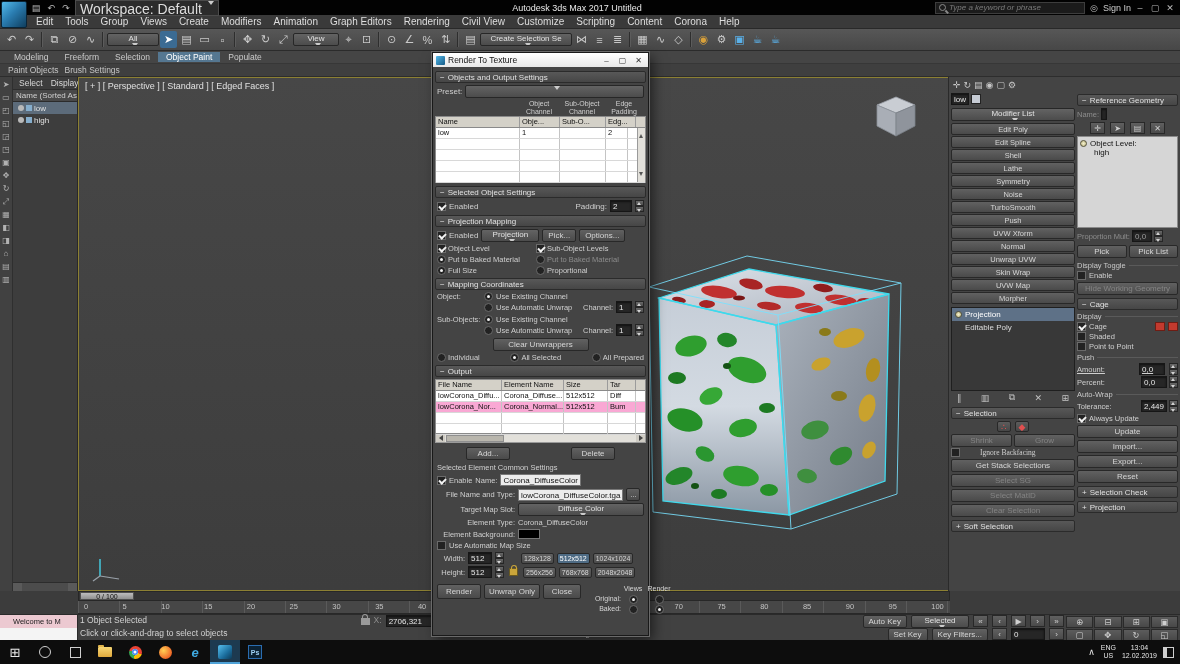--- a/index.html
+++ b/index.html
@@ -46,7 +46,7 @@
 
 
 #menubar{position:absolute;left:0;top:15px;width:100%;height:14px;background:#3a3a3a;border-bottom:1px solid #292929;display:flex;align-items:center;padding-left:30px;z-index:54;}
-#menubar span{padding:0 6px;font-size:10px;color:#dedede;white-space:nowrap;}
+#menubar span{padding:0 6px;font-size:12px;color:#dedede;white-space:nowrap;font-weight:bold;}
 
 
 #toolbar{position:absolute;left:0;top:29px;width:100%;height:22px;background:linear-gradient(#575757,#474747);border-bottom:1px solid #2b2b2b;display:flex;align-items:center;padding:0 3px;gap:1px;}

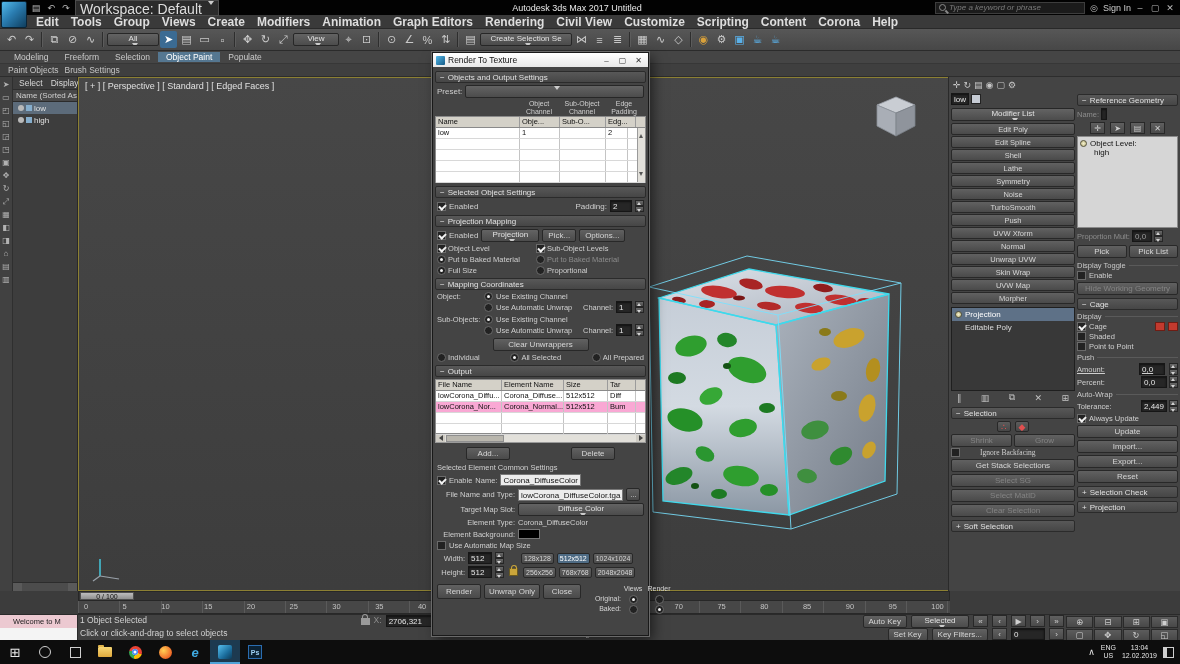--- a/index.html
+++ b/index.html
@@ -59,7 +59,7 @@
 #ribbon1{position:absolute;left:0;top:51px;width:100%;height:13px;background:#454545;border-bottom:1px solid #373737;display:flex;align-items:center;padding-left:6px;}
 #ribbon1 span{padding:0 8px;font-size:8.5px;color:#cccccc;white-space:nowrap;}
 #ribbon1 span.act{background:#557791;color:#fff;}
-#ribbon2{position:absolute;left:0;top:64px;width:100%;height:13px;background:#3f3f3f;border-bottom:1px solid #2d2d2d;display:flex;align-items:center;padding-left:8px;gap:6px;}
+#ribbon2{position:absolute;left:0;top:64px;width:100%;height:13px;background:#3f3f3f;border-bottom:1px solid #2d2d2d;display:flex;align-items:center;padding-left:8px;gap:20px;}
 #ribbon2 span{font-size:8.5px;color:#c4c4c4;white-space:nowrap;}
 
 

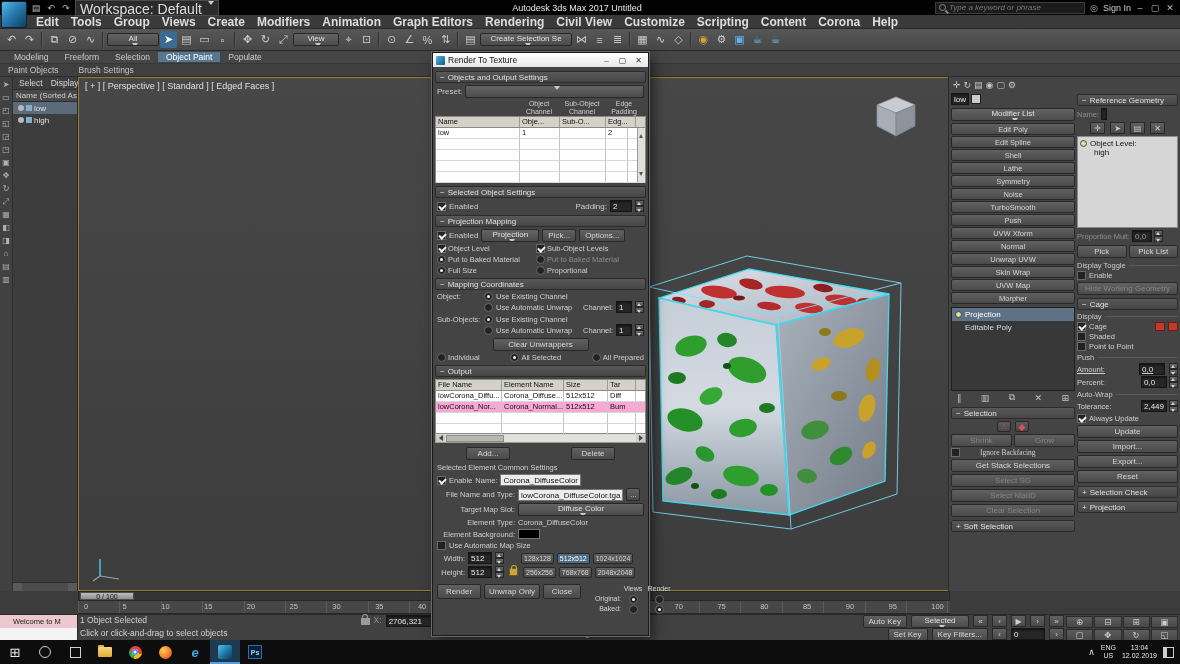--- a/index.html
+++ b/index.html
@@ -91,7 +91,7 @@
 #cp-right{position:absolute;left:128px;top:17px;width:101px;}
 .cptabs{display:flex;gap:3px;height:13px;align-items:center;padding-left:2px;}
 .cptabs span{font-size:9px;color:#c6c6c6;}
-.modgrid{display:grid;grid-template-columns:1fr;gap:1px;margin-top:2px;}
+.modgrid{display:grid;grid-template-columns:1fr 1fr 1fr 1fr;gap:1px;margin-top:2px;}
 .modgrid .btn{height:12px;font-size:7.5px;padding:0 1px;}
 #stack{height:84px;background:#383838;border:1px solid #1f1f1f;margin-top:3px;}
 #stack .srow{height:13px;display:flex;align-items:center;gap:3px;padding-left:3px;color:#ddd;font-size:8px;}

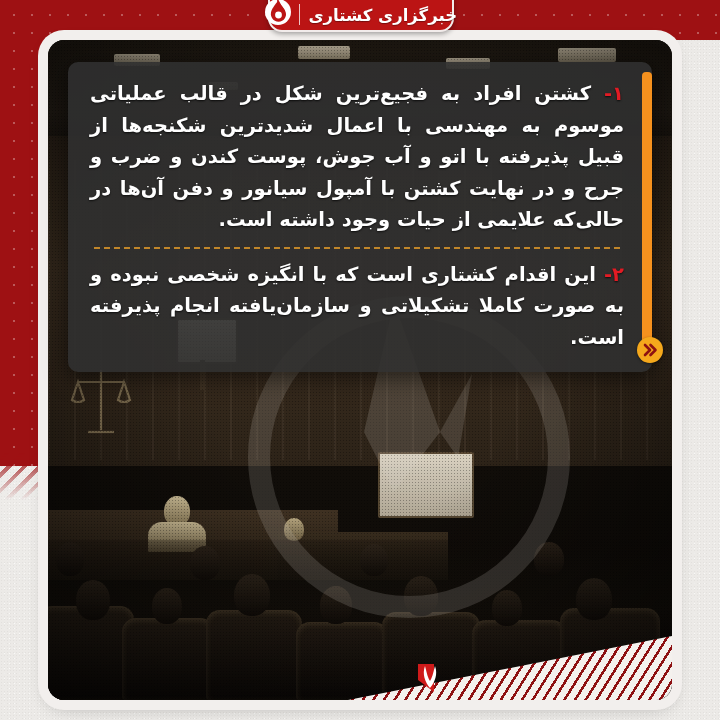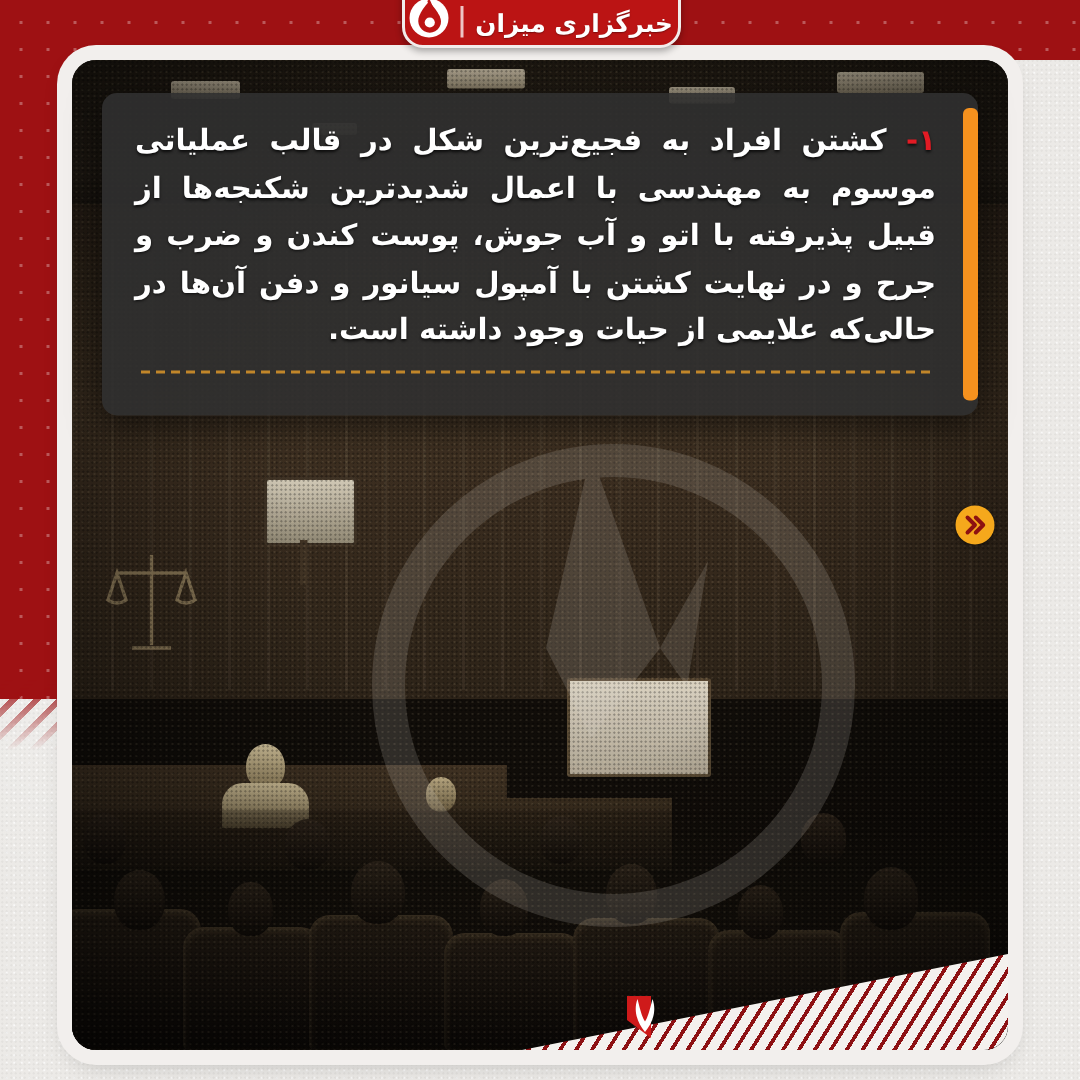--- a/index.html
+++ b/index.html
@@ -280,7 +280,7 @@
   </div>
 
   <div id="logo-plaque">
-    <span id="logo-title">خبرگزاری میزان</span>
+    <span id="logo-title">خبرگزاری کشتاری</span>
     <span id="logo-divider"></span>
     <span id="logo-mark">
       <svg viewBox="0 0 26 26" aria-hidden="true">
========================================================================
Try it: Apart from the images, please copy every line of the data exactly as written.

Response for this exercise:
--- a/index.html
+++ b/index.html
@@ -46,7 +46,7 @@
 
 
 #menubar{position:absolute;left:0;top:15px;width:100%;height:14px;background:#3a3a3a;border-bottom:1px solid #292929;display:flex;align-items:center;padding-left:30px;z-index:54;}
-#menubar span{padding:0 6px;font-size:10px;color:#dedede;white-space:nowrap;}
+#menubar span{padding:0 6px;font-size:12px;color:#dedede;white-space:nowrap;font-weight:bold;}
 
 
 #toolbar{position:absolute;left:0;top:29px;width:100%;height:22px;background:linear-gradient(#575757,#474747);border-bottom:1px solid #2b2b2b;display:flex;align-items:center;padding:0 3px;gap:1px;}

--- a/index.html
+++ b/index.html
@@ -59,7 +59,7 @@
 #ribbon1{position:absolute;left:0;top:51px;width:100%;height:13px;background:#454545;border-bottom:1px solid #373737;display:flex;align-items:center;padding-left:6px;}
 #ribbon1 span{padding:0 8px;font-size:8.5px;color:#cccccc;white-space:nowrap;}
 #ribbon1 span.act{background:#557791;color:#fff;}
-#ribbon2{position:absolute;left:0;top:64px;width:100%;height:13px;background:#3f3f3f;border-bottom:1px solid #2d2d2d;display:flex;align-items:center;padding-left:8px;gap:6px;}
+#ribbon2{position:absolute;left:0;top:64px;width:100%;height:13px;background:#3f3f3f;border-bottom:1px solid #2d2d2d;display:flex;align-items:center;padding-left:8px;gap:20px;}
 #ribbon2 span{font-size:8.5px;color:#c4c4c4;white-space:nowrap;}
 
 

--- a/index.html
+++ b/index.html
@@ -91,7 +91,7 @@
 #cp-right{position:absolute;left:128px;top:17px;width:101px;}
 .cptabs{display:flex;gap:3px;height:13px;align-items:center;padding-left:2px;}
 .cptabs span{font-size:9px;color:#c6c6c6;}
-.modgrid{display:grid;grid-template-columns:1fr;gap:1px;margin-top:2px;}
+.modgrid{display:grid;grid-template-columns:1fr 1fr 1fr 1fr;gap:1px;margin-top:2px;}
 .modgrid .btn{height:12px;font-size:7.5px;padding:0 1px;}
 #stack{height:84px;background:#383838;border:1px solid #1f1f1f;margin-top:3px;}
 #stack .srow{height:13px;display:flex;align-items:center;gap:3px;padding-left:3px;color:#ddd;font-size:8px;}

--- a/index.html
+++ b/index.html
@@ -280,7 +280,7 @@
   </div>
 
   <div id="logo-plaque">
-    <span id="logo-title">خبرگزاری میزان</span>
+    <span id="logo-title">خبرگزاری کشتاری</span>
     <span id="logo-divider"></span>
     <span id="logo-mark">
       <svg viewBox="0 0 26 26" aria-hidden="true">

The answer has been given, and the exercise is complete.